= Axel Dalberg Poulsen =

Danish naturalist, botanist, and curator

Axel Dalberg Poulsen (7 April 1961, Holbaek, Denmark) is a Danish botanist, taxonomist and naturalist. His research interests are the flora of Denmark and its surroundings, taxonomy and evolution of gingers in a wide sense (families in the Ginger Order Zingiberales).

Based at the Royal Botanic Garden Edinburgh, Axel specialises in the taxonomy, evolution, and ecology of the Zingiberales, his work integrates traditional field exploration with modern Next Generation Sequencing (NGS) to map the evolutionary history of tropical ground herbs.

Axel has been part of ten collaborative expeditions to Papua New Guinea, his research bridges the gap between vegetation analysis and conservation. His work also facilitates critical IUCN conservation assessments, ensuring the protection of tropical biodiversity through a molecular phylogenetic framework.

== Education and Career ==
In 1993, he obtained a doctorate degree in tropical biology from Aarhus University; defending the thesis "Investigations of herbs in two humid tropical lowlands forests". His supervisor was Dr.

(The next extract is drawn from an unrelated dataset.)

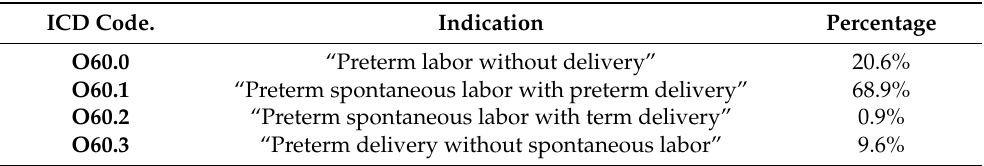
Table 1. Percentage of preterm labor and delivery hospital admission. ICD Code. Indication Percentage O60.0 “Preterm labor without delivery” 20.6% O60.1 “Preterm spontaneous labor with preterm delivery” 68.9% O60.2 “Preterm spontaneous labor with term delivery” 0.9% O60.3 “Preterm delivery without spontaneous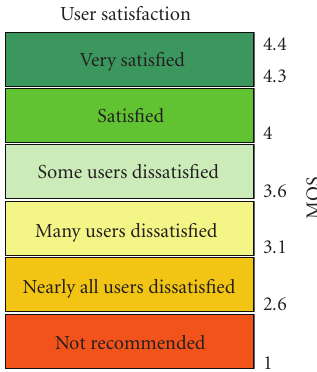
Figure 1: Relation between MOS and user satisfaction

Iván Nielsen.

He is a leading expert on the genus Etlingera, and focuses on the ginger family Zingiberaceae.

He is a researcher at the Royal Botanic Garden Edinburgh.

In 2016, as part of the Flora of Nepal Project, at the Royal Botanic Gardens in Edinburgh, he was sponsored to participate in an expedition to collect specimens in eastern Nepal and train the staff of the National Herbarium of Nepal to collect and preserve material from Zingiberales. Support from the Fund Expedition, Peter Davis of the University of Edinburgh to carry out fieldwork in Papua New Guinea as part of the ongoing project "Gingers of Papua New Guinea".